WHAT YOU HAVE TO DO: Retype the records below from their first line through the line holding "Copyright © 2010. All Rights Reserved.", including both ends and no pictures.

Page images and extracted text
+++

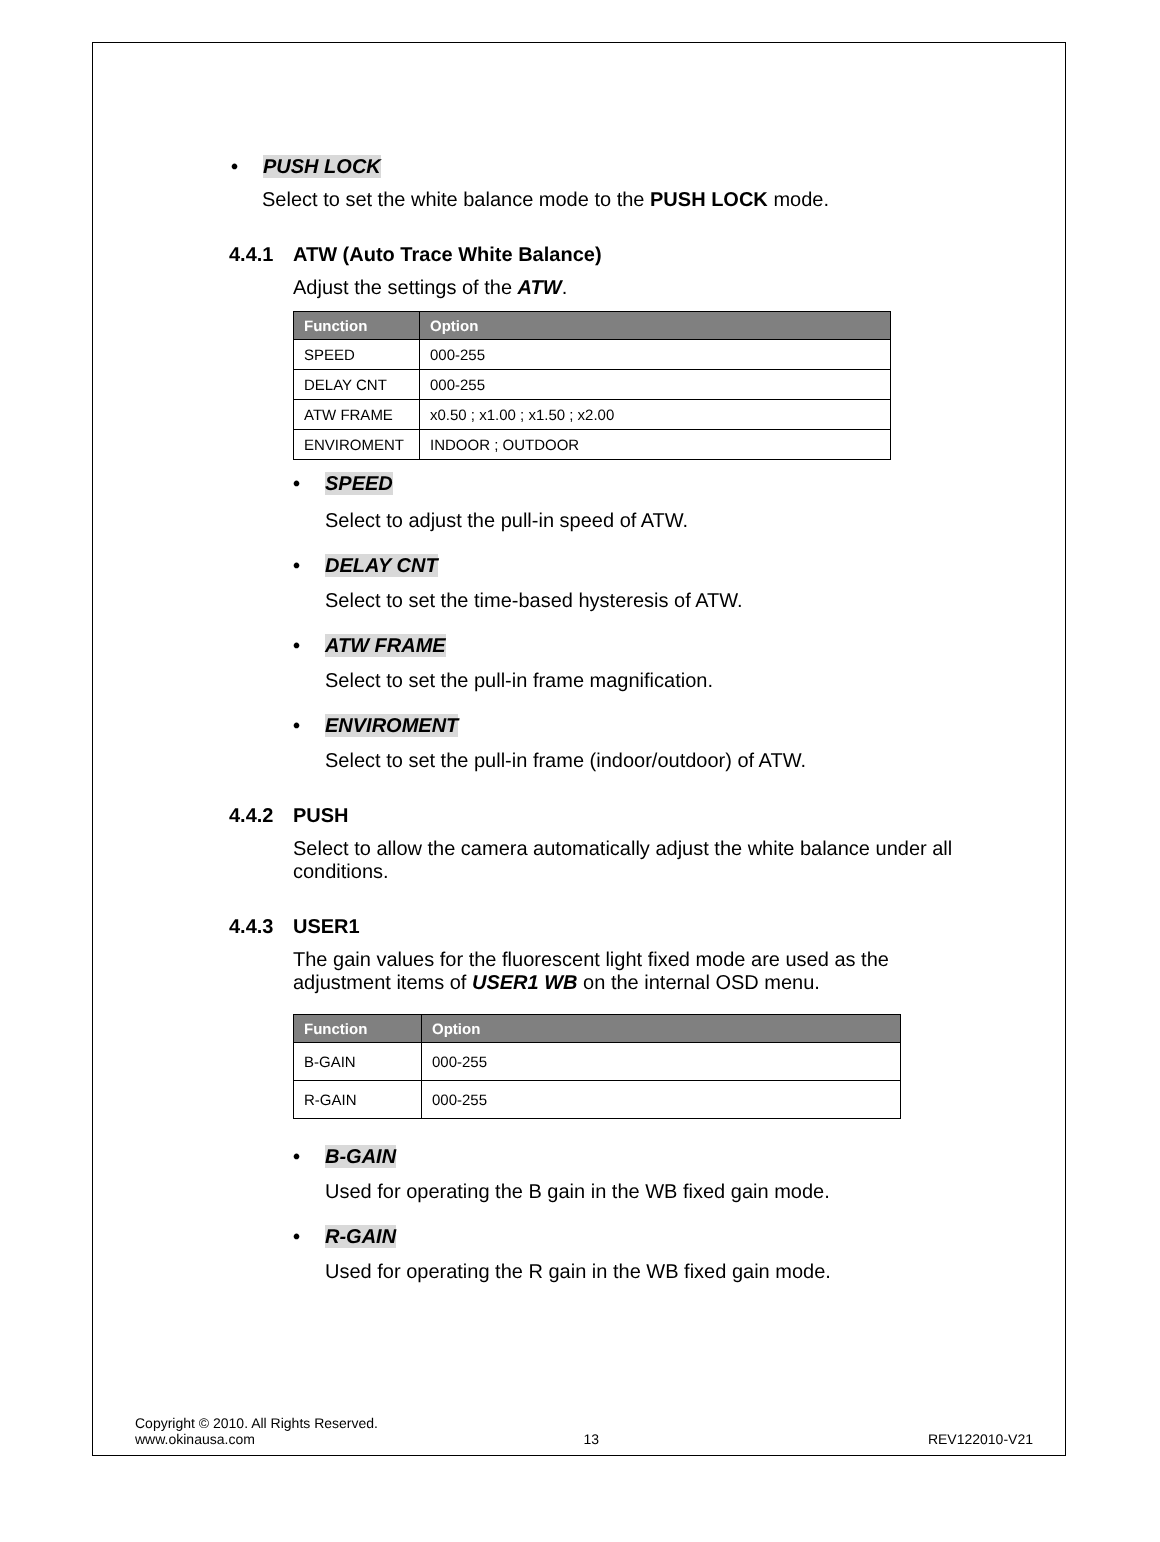• PUSH LOCK
Select to set the white balance mode to the PUSH LOCK mode.
4.4.1 ATW (Auto Trace White Balance)
Adjust the settings of the ATW.
| Function | Option |
| --- | --- |
| SPEED | 000-255 |
| DELAY CNT | 000-255 |
| ATW FRAME | x0.50 ; x1.00 ; x1.50 ; x2.00 |
| ENVIROMENT | INDOOR ; OUTDOOR |
• SPEED
Select to adjust the pull-in speed of ATW.
• DELAY CNT
Select to set the time-based hysteresis of ATW.
• ATW FRAME
Select to set the pull-in frame magnification.
• ENVIROMENT
Select to set the pull-in frame (indoor/outdoor) of ATW.
4.4.2 PUSH
Select to allow the camera automatically adjust the white balance under all conditions.
4.4.3 USER1
The gain values for the fluorescent light fixed mode are used as the adjustment items of USER1 WB on the internal OSD menu.
| Function | Option |
| --- | --- |
| B-GAIN | 000-255 |
| R-GAIN | 000-255 |
• B-GAIN
Used for operating the B gain in the WB fixed gain mode.
• R-GAIN
Used for operating the R gain in the WB fixed gain mode.
Copyright © 2010. All Rights Reserved.
www.okinausa.com 13 REV122010-V21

+++

ANSWER BELOW:
• PUSH LOCK
Select to set the white balance mode to the PUSH LOCK mode.
4.4.1 ATW (Auto Trace White Balance)
Adjust the settings of the ATW.
| Function | Option |
| --- | --- |
| SPEED | 000-255 |
| DELAY CNT | 000-255 |
| ATW FRAME | x0.50 ; x1.00 ; x1.50 ; x2.00 |
| ENVIROMENT | INDOOR ; OUTDOOR |
• SPEED
Select to adjust the pull-in speed of ATW.
• DELAY CNT
Select to set the time-based hysteresis of ATW.
• ATW FRAME
Select to set the pull-in frame magnification.
• ENVIROMENT
Select to set the pull-in frame (indoor/outdoor) of ATW.
4.4.2 PUSH
Select to allow the camera automatically adjust the white balance under all conditions.
4.4.3 USER1
The gain values for the fluorescent light fixed mode are used as the adjustment items of USER1 WB on the internal OSD menu.
| Function | Option |
| --- | --- |
| B-GAIN | 000-255 |
| R-GAIN | 000-255 |
• B-GAIN
Used for operating the B gain in the WB fixed gain mode.
• R-GAIN
Used for operating the R gain in the WB fixed gain mode.
Copyright © 2010. All Rights Reserved.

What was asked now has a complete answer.